When contractors shortchange union benefit funds, it often involves help from at least someone up the union hierarchy. Gerardo and Vincent Fusella, Jr., owner-operators of a New Jersey-based trucking company, appear a classic case of paying a union boss to look the other way. On December 22, the two brothers were charged in Brooklyn, N.Y. federal court with various crimes, including embezzlement, mail fraud and tax evasion, after being indicted by a grand jury the previous day. The 31-count indictment accuses the pair, among other things, of withholding wages and benefits to members of International Brotherhood of Teamsters Local 282 and of embezzling from the union’s benefit funds. The total take is estimated at more than $1 million. Neither defendant yet has filed a plea.

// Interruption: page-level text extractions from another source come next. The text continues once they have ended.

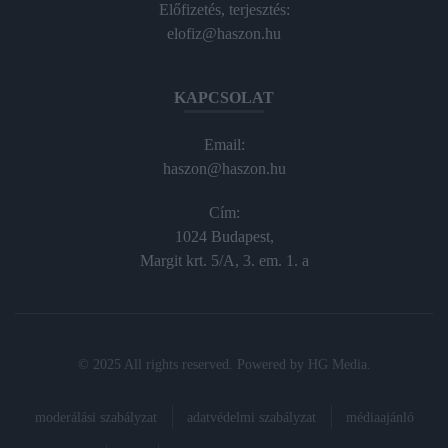
Előfizetés, terjesztés:
elofiz@haszon.hu
KAPCSOLAT
Email:
haszon@haszon.hu
Cím:
1024 Budapest,
Margit krt. 5/A, 3. em. 1. a
© 2025 All rights reserved. Powered by
HG Media
.
moderálási szabályzat
adatvédelmi szabályzat
médiaajánló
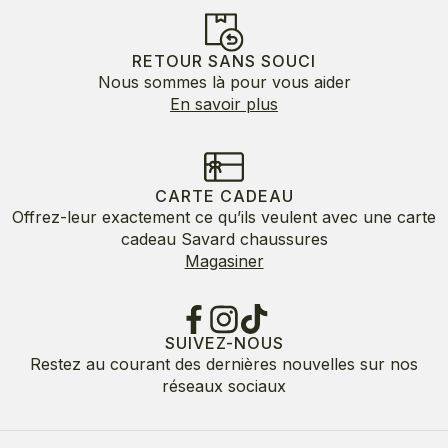
RETOUR SANS SOUCI
Nous sommes là pour vous aider
En savoir plus
CARTE CADEAU
Offrez-leur exactement ce qu’ils veulent avec une carte
cadeau Savard chaussures
Magasiner
SUIVEZ-NOUS
Restez au courant des dernières nouvelles sur nos
réseaux sociaux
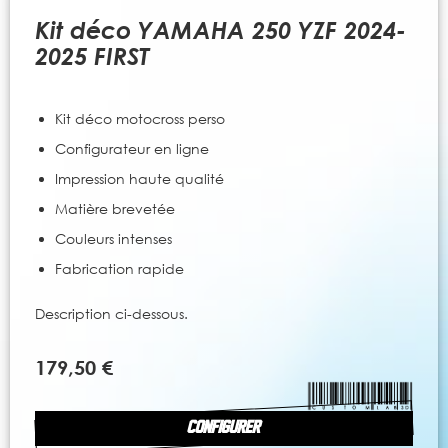
to
the
Kit déco YAMAHA 250 YZF 2024-
beginning
2025 FIRST
of
the
images
Kit déco motocross perso
gallery
Configurateur en ligne
Impression haute qualité
Matière brevetée
Couleurs intenses
Fabrication rapide
Description ci-dessous.
179,50 €
CONFIGURER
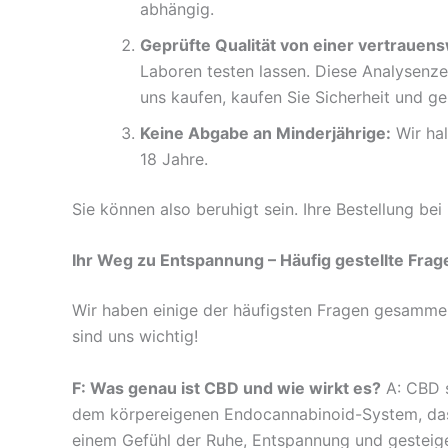
abhängig.
Geprüfte Qualität von einer vertrauen
Laboren testen lassen. Diese Analysenze
uns kaufen, kaufen Sie Sicherheit und ge
Keine Abgabe an Minderjährige:
Wir hal
18 Jahre.
Sie können also beruhigt sein. Ihre Bestellung bei 
Ihr Weg zu Entspannung – Häufig gestellte Frag
Wir haben einige der häufigsten Fragen gesammelt
sind uns wichtig!
F: Was genau ist CBD und wie wirkt es?
A: CBD s
dem körpereigenen Endocannabinoid-System, das ei
einem Gefühl der Ruhe, Entspannung und gesteig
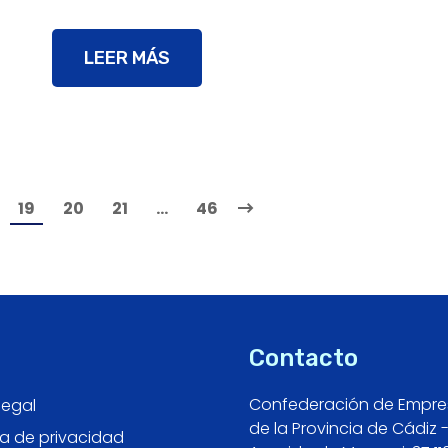
LEER MÁS
19
20
21
…
46
Contacto
Confederación de Empre
legal
de la Provincia de Cádiz 
ca de privacidad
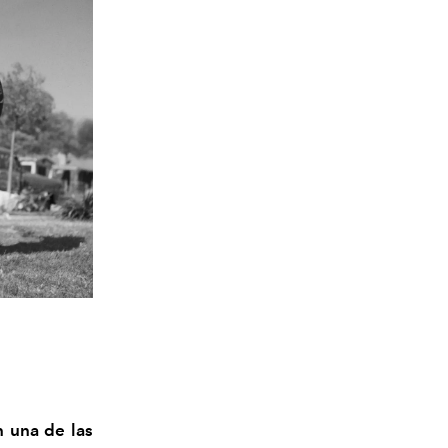
n una de las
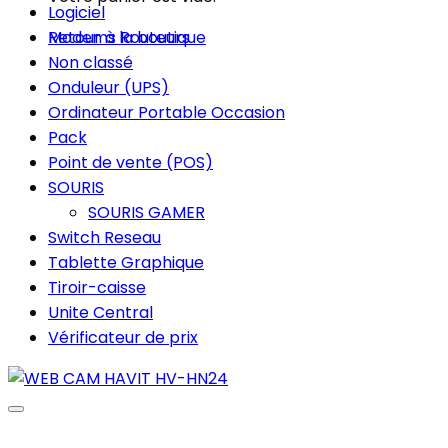
Logiciel
Retour à la boutique
Modems Routeurs
Non classé
Onduleur (UPS)
Ordinateur Portable Occasion
Pack
Point de vente (POS)
SOURIS
SOURIS GAMER
Switch Reseau
Tablette Graphique
Tiroir-caisse
Unite Central
Vérificateur de prix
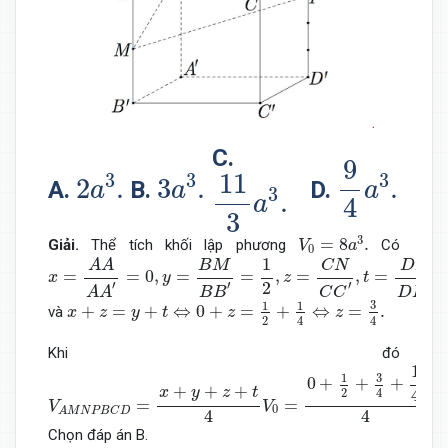
9
4
a
3
.
C.
9
11
3
a
3
.
2
a
3
.
3
a
3
.
11
3
3
3
.
2
.
3
.
D.
A.
B.
a
a
a
3
.
4
a
3
V
0
=
8
a
3
.
3
=
8
.
Giải.
Thể tích khối lập phương
Có
V
a
0
x
=
A
A
A
A
′
=
0
,
y
=
B
M
B
B
′
=
1
2
,
z
=
C
N
C
C
′
,
t
=
D
P
D
D
′
=
1
4
1
B
M
D
P
A
A
C
N
=
=
0
,
=
=
,
=
,
=
x
y
z
t
′
′
′
2
′
B
B
D
D
A
A
C
C
x
+
z
=
y
+
t
⇔
0
+
z
=
1
2
+
1
4
⇔
z
=
3
4
.
3
1
1
+
=
+
⇔
0
+
=
+
⇔
=
.
và
x
z
y
t
z
z
2
4
4
Khi đó
V
A
M
N
P
B
C
D
=
x
+
y
+
z
+
t
4
V
0
=
0
+
1
2
+
3
4
+
1
4
4
.8
a
3
=
3
a
3
.
1
3
1
0
+
+
+
+
+
+
x
y
z
t
4
2
4
=
=
.8
V
V
0
A
M
N
P
B
C
D
4
4
Chọn đáp án B.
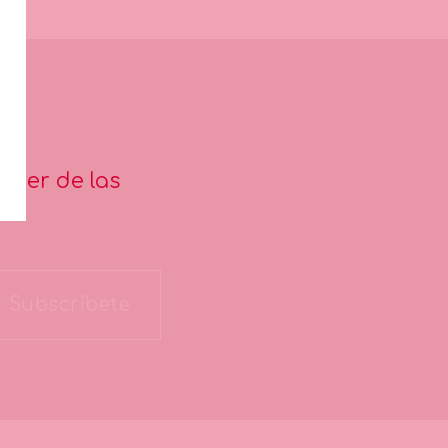
aber de las
Subscríbete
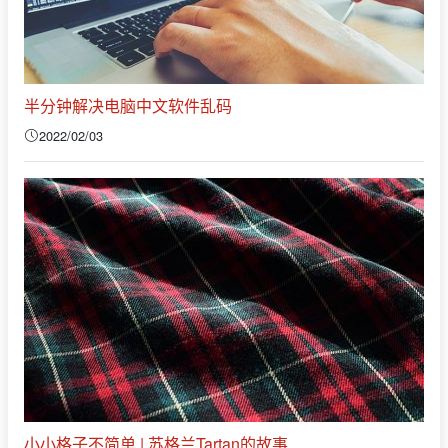
半分钟解决电脑中文软件乱码
2022/02/03
小小格子不简单 | 苏格兰Tartan的故事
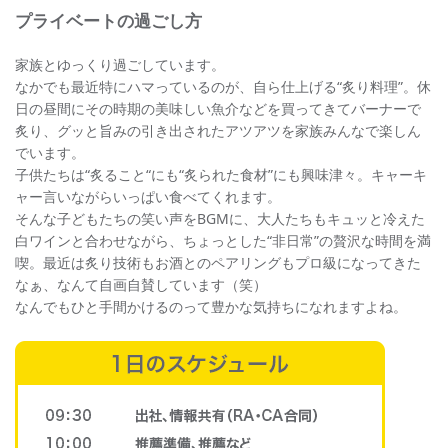
プライベートの過ごし方
家族とゆっくり過ごしています。
なかでも最近特にハマっているのが、自ら仕上げる“炙り料理”。休
日の昼間にその時期の美味しい魚介などを買ってきてバーナーで
炙り、グッと旨みの引き出されたアツアツを家族みんなで楽しん
でいます。
子供たちは“炙ること“にも“炙られた食材”にも興味津々。キャーキ
ャー言いながらいっぱい食べてくれます。
そんな子どもたちの笑い声をBGMに、大人たちもキュッと冷えた
白ワインと合わせながら、ちょっとした“非日常”の贅沢な時間を満
喫。最近は炙り技術もお酒とのペアリングもプロ級になってきた
なぁ、なんて自画自賛しています（笑）
なんでもひと手間かけるのって豊かな気持ちになれますよね。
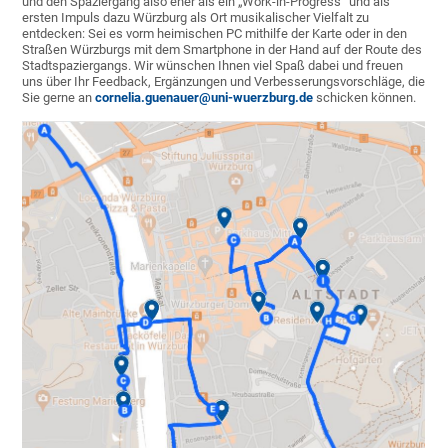
und den Spaziergang also eher als ein „Work-in-Progress“ und als
ersten Impuls dazu Würzburg als Ort musikalischer Vielfalt zu
entdecken: Sei es vorm heimischen PC mithilfe der Karte oder in den
Straßen Würzburgs mit dem Smartphone in der Hand auf der Route des
Stadtspaziergangs. Wir wünschen Ihnen viel Spaß dabei und freuen
uns über Ihr Feedback, Ergänzungen und Verbesserungsvorschläge, die
Sie gerne an
cornelia.guenauer@uni-wuerzburg.de
schicken können.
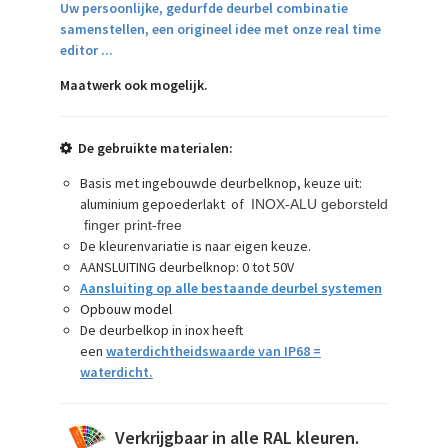
Uw persoonlijke, gedurfde deurbel combinatie
samenstellen, een origineel idee met onze real time
editor ...
Maatwerk ook mogelijk.
De gebruikte materialen:
Basis met ingebouwde deurbelknop, keuze uit:
aluminium gepoederlakt of
INOX-ALU geborsteld
finger print-free
De kleurenvariatie is naar eigen keuze.
AANSLUITING deurbelknop: 0 tot 50V
Aansluiting op alle bestaande deurbel systemen
Opbouw model
De deurbelkop in inox heeft
een
waterdichtheidswaarde van IP68 =
waterdicht
.
Verkrijgbaar in alle RAL kleuren.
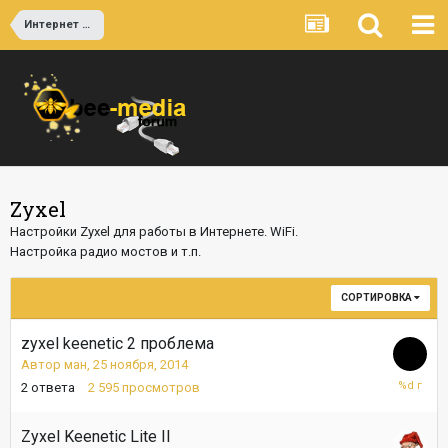
Интернет и Сетевое оборудование Свитчи, Роутеры, Точки доступа WiFi
Zyxel
Настройки Zyxel для работы в Интернете. WiFi.
Настройка радио мостов и т.п.
СОРТИРОВКА
zyxel keenetic 2 проблема
Автор
ман
,
25 ноября, 2014
26
2
ответа
2 595
просмотров
ноября,
2014
Zyxel Keenetic Lite II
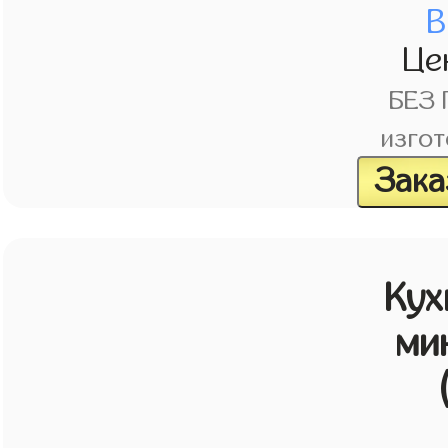
В
Це
БЕЗ
изгот
Зака
Кух
ми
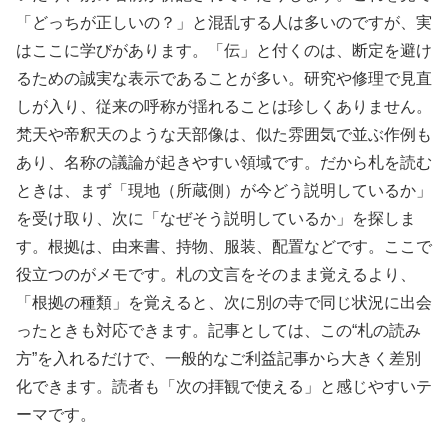
「どっちが正しいの？」と混乱する人は多いのですが、実
はここに学びがあります。「伝」と付くのは、断定を避け
るための誠実な表示であることが多い。研究や修理で見直
しが入り、従来の呼称が揺れることは珍しくありません。
梵天や帝釈天のような天部像は、似た雰囲気で並ぶ作例も
あり、名称の議論が起きやすい領域です。だから札を読む
ときは、まず「現地（所蔵側）が今どう説明しているか」
を受け取り、次に「なぜそう説明しているか」を探しま
す。根拠は、由来書、持物、服装、配置などです。ここで
役立つのがメモです。札の文言をそのまま覚えるより、
「根拠の種類」を覚えると、次に別の寺で同じ状況に出会
ったときも対応できます。記事としては、この“札の読み
方”を入れるだけで、一般的なご利益記事から大きく差別
化できます。読者も「次の拝観で使える」と感じやすいテ
ーマです。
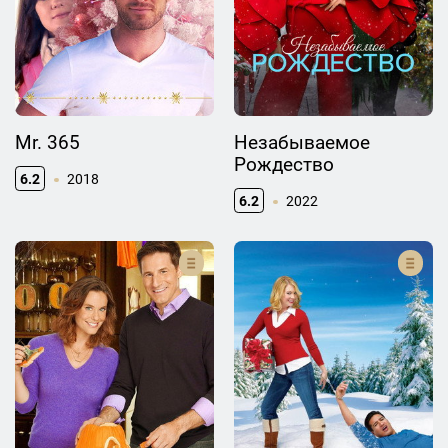
Mr. 365
Незабываемое
Рождество
6.2
2018
6.2
2022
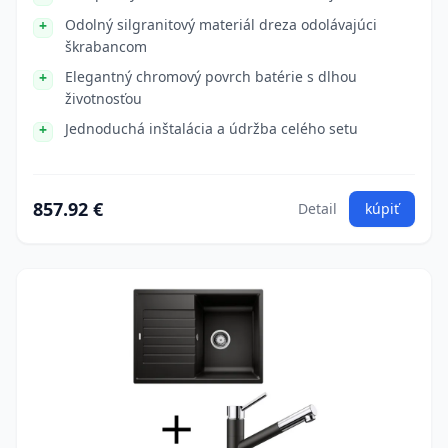
Odolný silgranitový materiál dreza odolávajúci
škrabancom
Elegantný chromový povrch batérie s dlhou
životnosťou
Jednoduchá inštalácia a údržba celého setu
857.92 €
Detail
kúpiť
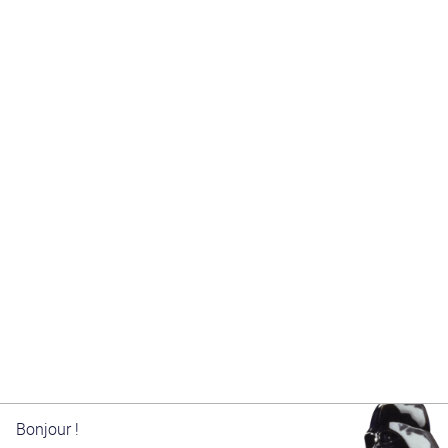
Bonjour !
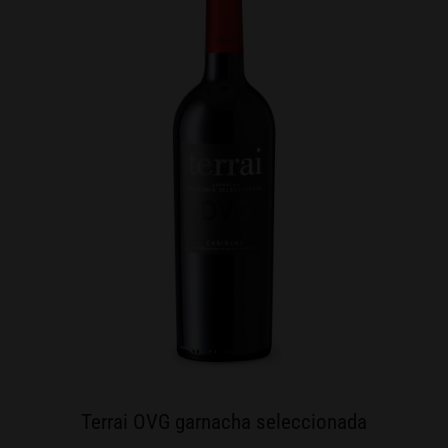
Terrai OVG garnacha seleccionada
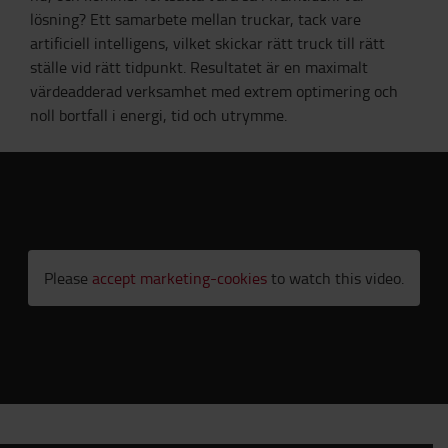
lösning? Ett samarbete mellan truckar, tack vare
artificiell intelligens, vilket skickar rätt truck till rätt
ställe vid rätt tidpunkt. Resultatet är en maximalt
värdeadderad verksamhet med extrem optimering och
noll bortfall i energi, tid och utrymme.
Please
accept marketing-cookies
to watch this video.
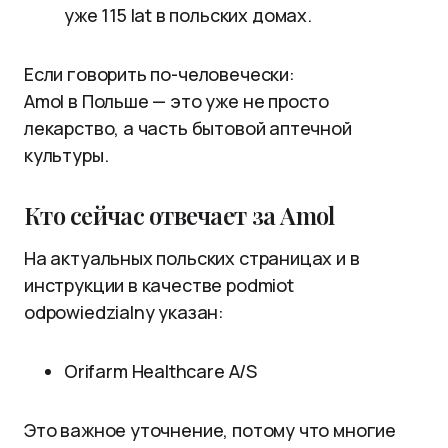
уже 115 lat в польских домах.
Если говорить по-человечески:
Amol в Польше — это уже не просто
лекарство, а часть бытовой аптечной
культуры.
Кто сейчас отвечает за Amol
На актуальных польских страницах и в
инструкции в качестве podmiot
odpowiedzialny указан:
Orifarm Healthcare A/S
Это важное уточнение, потому что многие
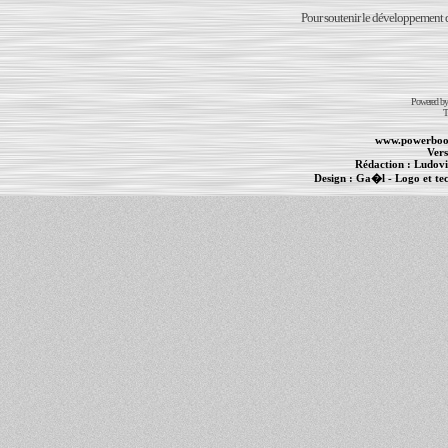
Pour soutenir le développement du
Powered b
T
www.powerboo
Vers
Rédaction :
Ludovi
Design :
Ga�l
- Logo et te
Informations :
PowerBook
-
MacBook Pro
-
i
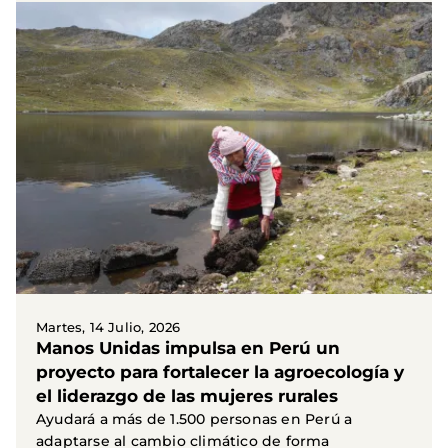
Martes, 14 Julio, 2026
Manos Unidas impulsa en Perú un
proyecto para fortalecer la agroecología y
el liderazgo de las mujeres rurales
Ayudará a más de 1.500 personas en Perú a
adaptarse al cambio climático de forma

Teamsters Local 282, based in Lake Success, Long Island, N.Y., is no stranger to scandal. Indeed, as Union Corruption Update has noted, for decades it served as a virtual branch office for the Mafia, initially for the Lucchese crime family and then for the Gambino family. Those mobster days are over (one only can hope), but apparently this remains a union where a man can be bought. At least the Fusellas thought so. Gerardo and Vincent Fusella, respectively, age 36 and 30, each a resident of East Hanover (Morris County), N.J., were trucking contractors who specialized in transporting debris between construction sites and landfills. During 2007-08, the pair, on behalf of their East Hanover-based company, the Fusella Group, LLC, entered into a collective bargaining agreement with Local 282, so as to be eligible for lucrative subcontracting work. One of the resulting projects involved hauling dirt and debris from the World Trade Center reconstruction site in Lower Manhattan. That’s when the brothers allegedly got greedy.

Federal prosecutors charge that during 2007-09 the Fusellas, in violation of the bargaining agreement, willfully avoided paying required hourly wages and scheduled contributions to union welfare, pension, annuity, job training, vacation, and sick leave funds. The contractors accomplished this by allegedly submitting false certifications that they had paid full wages and benefits, getting some help from within the union by paying off an unnamed union shop steward to hide the true work hours of drivers in order to skirt requirements, and then, starting in 2008, shifted assets of that company to a nonunion firm, Alpine Investment Group, to avoid making benefit contributions. Moreover, they embezzled more than $1 million of that money in 2009. It’s hard to avoid concluding that Alpine faciliated a double-breasting (i.e., union-nonunion dual shop) operation so that the Fusellas could at once avoid mandatory contributions and run a private slush fund. According to the indictment, the Fusella Group and Alpine used the same drivers, mechanics and office employees.

In addition to pocketing funds intended for Local 282, the Fusellas reportedly also evaded payroll and income taxes. The brothers falsely classified truck driver employees as “independent contractors.” They also failed to properly report salary payments to officer workers and mechanics, claiming instead these payments were deductible business expenses. The evasion of Social Security payroll tax contributions, say prosecutors, alone amounted to more than $150,000 during 2007-09.

The indictment stemmed from a lengthy joint investigation by the U.S. Department of Labor, the U.S. Department of Transportation, the IRS, the Port Authority of New York and New Jersey, and the New York City Business Integrity Commission. “The defendants allegedly chose to line their pockets and enrich themselves at the expense of their workers,” said Robert Van Etten, Port Authority inspector general. Special Agent-in-Charge Robert Panella, U.S. Department of Labor, Office of Inspector General, added: “Today’s indictment should serve as a deterrent to those who would defraud unions and their employee benefit funds and submit false wage and tax documents to conceal their crimes.” Teamsters Local 282 President Thomas Gesualdi had no comment. If convicted, the Fusellas face anywhere from five to 20 years in prison on each of the 31 counts. It’s worth adding that this case might not have materialized if New York were a Right to Work state. If employees of the Fusellas had the freedom to opt out of joining the union, the collective bargaining agreement likely would have provided a far smaller pool of funds, and hence, a far smaller incentive to steal.